Exercise:
Reproduce the following listing line for line, leaving every character unchanged.

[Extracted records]

━━━━━━━━

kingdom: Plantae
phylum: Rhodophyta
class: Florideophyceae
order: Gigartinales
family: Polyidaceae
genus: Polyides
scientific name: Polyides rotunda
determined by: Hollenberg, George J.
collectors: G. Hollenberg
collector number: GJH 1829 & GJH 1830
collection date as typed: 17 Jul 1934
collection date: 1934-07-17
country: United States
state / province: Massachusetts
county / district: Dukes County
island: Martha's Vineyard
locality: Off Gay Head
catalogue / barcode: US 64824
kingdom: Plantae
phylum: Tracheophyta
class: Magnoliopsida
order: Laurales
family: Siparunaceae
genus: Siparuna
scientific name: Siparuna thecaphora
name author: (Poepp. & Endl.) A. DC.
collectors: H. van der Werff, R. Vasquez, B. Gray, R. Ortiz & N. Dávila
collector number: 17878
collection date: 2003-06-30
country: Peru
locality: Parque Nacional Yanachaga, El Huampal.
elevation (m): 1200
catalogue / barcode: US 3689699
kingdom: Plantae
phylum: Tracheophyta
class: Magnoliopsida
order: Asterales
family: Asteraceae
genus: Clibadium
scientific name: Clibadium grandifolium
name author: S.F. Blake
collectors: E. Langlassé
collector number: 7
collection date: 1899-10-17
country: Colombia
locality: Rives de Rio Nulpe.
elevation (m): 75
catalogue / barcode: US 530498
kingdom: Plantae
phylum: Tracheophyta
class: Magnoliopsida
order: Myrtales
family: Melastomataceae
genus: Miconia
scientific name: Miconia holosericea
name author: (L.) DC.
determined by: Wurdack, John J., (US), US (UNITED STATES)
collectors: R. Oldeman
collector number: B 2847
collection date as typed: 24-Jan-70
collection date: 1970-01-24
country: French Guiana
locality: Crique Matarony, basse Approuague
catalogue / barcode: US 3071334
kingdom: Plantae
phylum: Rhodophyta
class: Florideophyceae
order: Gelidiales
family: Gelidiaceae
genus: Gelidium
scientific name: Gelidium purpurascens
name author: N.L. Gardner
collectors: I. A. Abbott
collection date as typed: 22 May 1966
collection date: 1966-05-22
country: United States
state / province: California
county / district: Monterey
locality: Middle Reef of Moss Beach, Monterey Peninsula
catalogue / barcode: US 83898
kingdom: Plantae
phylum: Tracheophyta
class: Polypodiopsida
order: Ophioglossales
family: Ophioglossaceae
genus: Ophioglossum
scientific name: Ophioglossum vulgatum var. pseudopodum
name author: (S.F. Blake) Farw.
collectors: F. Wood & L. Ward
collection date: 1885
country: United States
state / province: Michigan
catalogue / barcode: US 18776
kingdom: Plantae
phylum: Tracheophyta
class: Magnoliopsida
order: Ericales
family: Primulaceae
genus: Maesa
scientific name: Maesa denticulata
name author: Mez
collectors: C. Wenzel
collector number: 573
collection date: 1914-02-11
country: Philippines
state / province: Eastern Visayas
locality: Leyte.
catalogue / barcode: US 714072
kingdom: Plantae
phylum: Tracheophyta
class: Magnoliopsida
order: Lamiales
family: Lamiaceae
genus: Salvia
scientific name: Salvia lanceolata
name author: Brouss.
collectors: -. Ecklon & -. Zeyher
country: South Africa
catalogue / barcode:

━━━━━━━━

Solution to the exercise:
kingdom: Plantae
phylum: Rhodophyta
class: Florideophyceae
order: Gigartinales
family: Polyidaceae
genus: Polyides
scientific name: Polyides rotunda
determined by: Hollenberg, George J.
collectors: G. Hollenberg
collector number: GJH 1829 & GJH 1830
collection date as typed: 17 Jul 1934
collection date: 1934-07-17
country: United States
state / province: Massachusetts
county / district: Dukes County
island: Martha's Vineyard
locality: Off Gay Head
catalogue / barcode: US 64824
kingdom: Plantae
phylum: Tracheophyta
class: Magnoliopsida
order: Laurales
family: Siparunaceae
genus: Siparuna
scientific name: Siparuna thecaphora
name author: (Poepp. & Endl.) A. DC.
collectors: H. van der Werff, R. Vasquez, B. Gray, R. Ortiz & N. Dávila
collector number: 17878
collection date: 2003-06-30
country: Peru
locality: Parque Nacional Yanachaga, El Huampal.
elevation (m): 1200
catalogue / barcode: US 3689699
kingdom: Plantae
phylum: Tracheophyta
class: Magnoliopsida
order: Asterales
family: Asteraceae
genus: Clibadium
scientific name: Clibadium grandifolium
name author: S.F. Blake
collectors: E. Langlassé
collector number: 7
collection date: 1899-10-17
country: Colombia
locality: Rives de Rio Nulpe.
elevation (m): 75
catalogue / barcode: US 530498
kingdom: Plantae
phylum: Tracheophyta
class: Magnoliopsida
order: Myrtales
family: Melastomataceae
genus: Miconia
scientific name: Miconia holosericea
name author: (L.) DC.
determined by: Wurdack, John J., (US), US (UNITED STATES)
collectors: R. Oldeman
collector number: B 2847
collection date as typed: 24-Jan-70
collection date: 1970-01-24
country: French Guiana
locality: Crique Matarony, basse Approuague
catalogue / barcode: US 3071334
kingdom: Plantae
phylum: Rhodophyta
class: Florideophyceae
order: Gelidiales
family: Gelidiaceae
genus: Gelidium
scientific name: Gelidium purpurascens
name author: N.L. Gardner
collectors: I. A. Abbott
collection date as typed: 22 May 1966
collection date: 1966-05-22
country: United States
state / province: California
county / district: Monterey
locality: Middle Reef of Moss Beach, Monterey Peninsula
catalogue / barcode: US 83898
kingdom: Plantae
phylum: Tracheophyta
class: Polypodiopsida
order: Ophioglossales
family: Ophioglossaceae
genus: Ophioglossum
scientific name: Ophioglossum vulgatum var. pseudopodum
name author: (S.F. Blake) Farw.
collectors: F. Wood & L. Ward
collection date: 1885
country: United States
state / province: Michigan
catalogue / barcode: US 18776
kingdom: Plantae
phylum: Tracheophyta
class: Magnoliopsida
order: Ericales
family: Primulaceae
genus: Maesa
scientific name: Maesa denticulata
name author: Mez
collectors: C. Wenzel
collector number: 573
collection date: 1914-02-11
country: Philippines
state / province: Eastern Visayas
locality: Leyte.
catalogue / barcode: US 714072
kingdom: Plantae
phylum: Tracheophyta
class: Magnoliopsida
order: Lamiales
family: Lamiaceae
genus: Salvia
scientific name: Salvia lanceolata
name author: Brouss.
collectors: -. Ecklon & -. Zeyher
country: South Africa
catalogue / barcode:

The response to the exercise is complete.